Recently, the use of levoglucosan as a biomass burning proxy in geological archives has gained increasing interest. Indeed, levoglucosan has been analysed in lake sediments (Battistel et al., 2017), in marine sediments (Lopes dos Santos et al., 2013) and in ice cores (You et al., 2016). It can be transported to these environments by atmospheric transport and by rivers (Fig. 1), where the biomass burning history of the source area is preserved. Seminal advances in the development of this proxy have occurred e.g. on the effect of transport and deposition on the levoglucosan. These molecules are likely transported to the ocean floor attached to marine biogenic particles in the water and do not substantially degrade during settling in the water column (Schreuder et al., 2018). However, they seem to be partially degraded in the top layer of the sediment and therefore changes in preservation conditions over time might influence the levoglucosan record. Other factors that might also influence levoglucosan accumulation are changes in wind strength and direction. This can result in decreasing or increasing transport of levoglucosan to the specific environment where the cores/samples are taken. This illustrates the importance to constrain the factors influencing the levoglucosan record in the context of a multi proxy approach.

What are the key findings that have be done using this proxy ?

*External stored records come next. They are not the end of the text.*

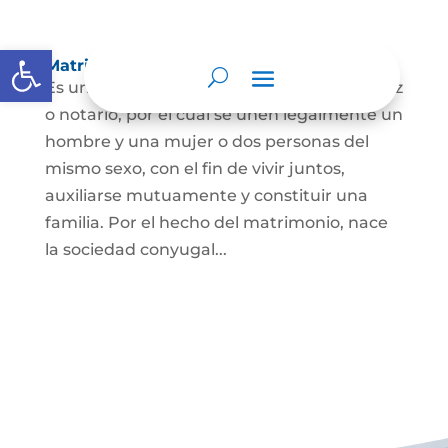
Abrir barra de herramientas
Matrimonio Civil
Es un contrato solemne celebrado ante juez
o notario, por el cual se unen legalmente un
hombre y una mujer o dos personas del
mismo sexo, con el fin de vivir juntos,
auxiliarse mutuamente y constituir una
familia. Por el hecho del matrimonio, nace
la sociedad conyugal...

So far, levoglucosan studies have mainly focused on reconstructing fire history of the last few centuries and of the Holocene (e.g. Shanahan et al., 2016; Zennaro et al., 2014), but it has also been detected in sediments up to 130 kyrs (Lopes dos Santos et al., 2013). It shows that levoglucosan has the potential to reconstruct fire history on short time scales (i.e. yrs to kyrs) as well as on long time scales (i.e. kyrs to myrs). The fire biomarker is frequently used together with proxies for vegetation and climate to get a better understanding of the interactions between fire, humans, vegetation and climate. For example, Lopes dos Santos et al. (2013) used the levoglucosan proxy in a marine sediment core offshore Australia to reconstruct past levels of biomass burning on the Australian continent over the last 130 kyrs. They also studied biomarkers for vegetation composition and archived information on human arrival and extinction of animals heavier than 40 kg (megafauna). They found out that around 44-42 kyrs, vegetation change was the consequence of the extinction of megafaunal browsers and led to the build-up of fire-prone vegetation in the Australian landscape, as illustrated in figure 2.

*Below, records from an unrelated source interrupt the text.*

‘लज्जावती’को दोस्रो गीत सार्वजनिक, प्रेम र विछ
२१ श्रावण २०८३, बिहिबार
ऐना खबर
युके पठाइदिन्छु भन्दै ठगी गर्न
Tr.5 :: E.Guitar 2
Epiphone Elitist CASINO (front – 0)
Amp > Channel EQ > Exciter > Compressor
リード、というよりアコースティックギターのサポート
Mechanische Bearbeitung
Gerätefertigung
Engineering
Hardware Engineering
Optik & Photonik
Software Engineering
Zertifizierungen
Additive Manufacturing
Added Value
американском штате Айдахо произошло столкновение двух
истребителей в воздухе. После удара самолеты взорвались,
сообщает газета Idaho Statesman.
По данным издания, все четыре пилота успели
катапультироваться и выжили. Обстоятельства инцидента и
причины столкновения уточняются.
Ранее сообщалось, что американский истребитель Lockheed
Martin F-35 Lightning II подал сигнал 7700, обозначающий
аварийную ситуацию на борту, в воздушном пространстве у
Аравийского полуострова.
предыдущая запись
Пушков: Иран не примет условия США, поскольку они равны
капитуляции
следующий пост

Figure 2: Interactions between fire and the environment in Australia around 44-42 kyears.

                                                                                          This article has been edited by the editorial board

 

References

            Battistel D., Argiriadis E., Kehrwald N., Spigariol M., Russell J.M. and Barbante C. (2017) Fire and human record at Lake Victoria, East Africa, during the Early Iron Age: Did humans or climate cause massive ecosystem changes? The Holocene 27, 997-1007.

Lopes dos Santos R.A., De Deckker P., Hopmans E.C., Magee J.W., Mets A., Damsté J.S.S. and Schouten S. (2013) Abrupt vegetation change after the Late Quaternary megafaunal extinction in southeastern Australia. Nature Geoscience 6, 627-631.

Schreuder L.T., Hopmans E.C., Stuut J.-B.W., Damsté J.S.S. and Schouten S. (2018) Transport and deposition of the fire biomarker levoglucosan across the tropical North Atlantic Ocean. Geochimica et Cosmochimica Acta.

Shanahan T.M., Hughen K.A., McKay N.P., Overpeck J.T., Scholz C.A., Gosling W.D., Miller C.S., Peck J.A., King J.W. and Heil C.W. (2016) CO2 and fire influence tropical ecosystem stability in response to climate change. Scientific reports 6, 29587.

You C., Xu C., Xu B., Zhao H. and Song L. (2016) Levoglucosan evidence for biomass burning records over Tibetan glaciers. Environmental Pollution 216, 173-181.

Zennaro P., Kehrwald N., McConnell J.R., Schüpbach S., Maselli O.J., Marlon J., Vallelonga P., Leuenberger D., Zangrando R. and Spolaor A. (2014) Fire in ice: two millennia of boreal forest fire history from the Greenland NEEM ice core. Climate of the Past 10, 1905-1924.